2. The hydrogel prepared by the method for preparing the hydrogel simulating the spinal cord according to claim 1, wherein the method comprises the following steps: the hydrogel has the properties of a three-dimensional network porous structure, excellent injectability, good conductivity, certain adhesion, mechanical strength and the like, simulates the structure and biophysical characteristics of natural spinal cord tissues, and has the characteristics of similar pore structure, modulus, conductivity and the like as the spinal cord tissues.

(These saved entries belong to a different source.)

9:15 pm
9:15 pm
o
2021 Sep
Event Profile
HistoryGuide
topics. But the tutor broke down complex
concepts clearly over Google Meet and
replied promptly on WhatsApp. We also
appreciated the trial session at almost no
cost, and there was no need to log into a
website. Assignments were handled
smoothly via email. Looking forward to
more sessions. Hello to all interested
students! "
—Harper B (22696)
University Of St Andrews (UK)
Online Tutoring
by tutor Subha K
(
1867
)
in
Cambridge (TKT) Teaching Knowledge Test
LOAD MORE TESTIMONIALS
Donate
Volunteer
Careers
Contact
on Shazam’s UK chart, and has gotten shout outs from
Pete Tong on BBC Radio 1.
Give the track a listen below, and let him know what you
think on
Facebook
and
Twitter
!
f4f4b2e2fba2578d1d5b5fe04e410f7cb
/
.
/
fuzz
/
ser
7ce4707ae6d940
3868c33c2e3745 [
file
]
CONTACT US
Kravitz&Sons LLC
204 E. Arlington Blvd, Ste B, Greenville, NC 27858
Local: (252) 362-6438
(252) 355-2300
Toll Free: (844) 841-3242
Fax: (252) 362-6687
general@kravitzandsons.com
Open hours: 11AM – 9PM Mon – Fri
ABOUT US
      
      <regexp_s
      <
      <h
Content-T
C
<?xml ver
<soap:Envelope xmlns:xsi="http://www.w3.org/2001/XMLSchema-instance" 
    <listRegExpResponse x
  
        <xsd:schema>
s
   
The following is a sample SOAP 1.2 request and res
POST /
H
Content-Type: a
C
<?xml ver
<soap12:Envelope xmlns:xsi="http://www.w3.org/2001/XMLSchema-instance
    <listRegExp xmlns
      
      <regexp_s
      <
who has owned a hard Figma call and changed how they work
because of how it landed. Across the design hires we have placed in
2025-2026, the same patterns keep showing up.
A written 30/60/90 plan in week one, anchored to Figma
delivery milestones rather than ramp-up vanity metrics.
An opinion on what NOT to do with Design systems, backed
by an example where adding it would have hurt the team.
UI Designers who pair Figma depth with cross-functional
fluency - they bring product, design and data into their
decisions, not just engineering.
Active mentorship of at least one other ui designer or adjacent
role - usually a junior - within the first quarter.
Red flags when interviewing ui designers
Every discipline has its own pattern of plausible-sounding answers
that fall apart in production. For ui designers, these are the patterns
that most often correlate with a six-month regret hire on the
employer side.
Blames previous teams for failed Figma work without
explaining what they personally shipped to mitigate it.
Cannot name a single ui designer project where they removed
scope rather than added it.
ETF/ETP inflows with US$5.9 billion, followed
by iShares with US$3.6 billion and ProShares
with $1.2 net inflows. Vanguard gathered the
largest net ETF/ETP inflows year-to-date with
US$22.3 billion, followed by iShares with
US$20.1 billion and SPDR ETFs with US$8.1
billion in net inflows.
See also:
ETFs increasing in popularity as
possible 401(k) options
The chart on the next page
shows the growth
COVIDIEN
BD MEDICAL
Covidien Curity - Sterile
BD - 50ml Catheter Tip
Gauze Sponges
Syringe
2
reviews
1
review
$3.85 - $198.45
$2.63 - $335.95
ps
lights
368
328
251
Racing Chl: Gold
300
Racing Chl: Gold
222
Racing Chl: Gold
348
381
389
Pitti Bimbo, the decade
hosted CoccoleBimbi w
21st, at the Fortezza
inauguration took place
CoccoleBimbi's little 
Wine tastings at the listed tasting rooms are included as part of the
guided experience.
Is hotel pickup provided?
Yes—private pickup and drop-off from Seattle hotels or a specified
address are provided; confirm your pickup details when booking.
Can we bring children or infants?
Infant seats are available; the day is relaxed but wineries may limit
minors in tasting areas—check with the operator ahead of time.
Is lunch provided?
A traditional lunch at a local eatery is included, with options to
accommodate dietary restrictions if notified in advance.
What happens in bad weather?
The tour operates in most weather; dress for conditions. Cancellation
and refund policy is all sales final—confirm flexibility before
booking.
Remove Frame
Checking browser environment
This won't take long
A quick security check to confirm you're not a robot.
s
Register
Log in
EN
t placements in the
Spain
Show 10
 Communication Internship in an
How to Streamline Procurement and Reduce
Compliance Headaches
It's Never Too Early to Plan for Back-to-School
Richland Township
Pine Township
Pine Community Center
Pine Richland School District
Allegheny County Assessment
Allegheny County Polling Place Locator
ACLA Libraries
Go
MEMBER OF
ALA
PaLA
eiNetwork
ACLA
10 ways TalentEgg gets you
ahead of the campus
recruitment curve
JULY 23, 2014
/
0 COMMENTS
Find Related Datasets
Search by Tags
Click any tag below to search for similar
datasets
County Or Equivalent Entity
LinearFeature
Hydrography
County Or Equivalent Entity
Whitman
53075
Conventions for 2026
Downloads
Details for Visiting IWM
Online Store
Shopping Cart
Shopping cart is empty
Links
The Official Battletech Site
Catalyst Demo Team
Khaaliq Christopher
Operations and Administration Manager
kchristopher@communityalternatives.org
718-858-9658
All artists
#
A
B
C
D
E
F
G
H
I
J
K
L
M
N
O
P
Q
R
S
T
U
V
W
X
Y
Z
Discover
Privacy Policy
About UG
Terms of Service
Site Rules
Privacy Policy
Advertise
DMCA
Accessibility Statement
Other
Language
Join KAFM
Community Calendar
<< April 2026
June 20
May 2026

3. The hydrogel prepared by the method for preparing the hydrogel simulating the spinal cord according to claim 1, wherein the method comprises the following steps: the hydrogel can effectively promote the differentiation of the neural stem cells to the neurons and the growth of the axons by combining with the electrical stimulation, and can be applied as an auxiliary material for repairing spinal cord injuries and regenerating tissues.

4. The hydrogel prepared by the method for preparing the hydrogel simulating the spinal cord according to claim 1, wherein the method comprises the following steps: the hydrogel has the characteristic of simulating spinal cord, can be used as an injectable and conductive filling material in the process of spinal cord injury repair, and has application prospects in the aspects of promoting spinal cord injury repair, motor function recovery and the like.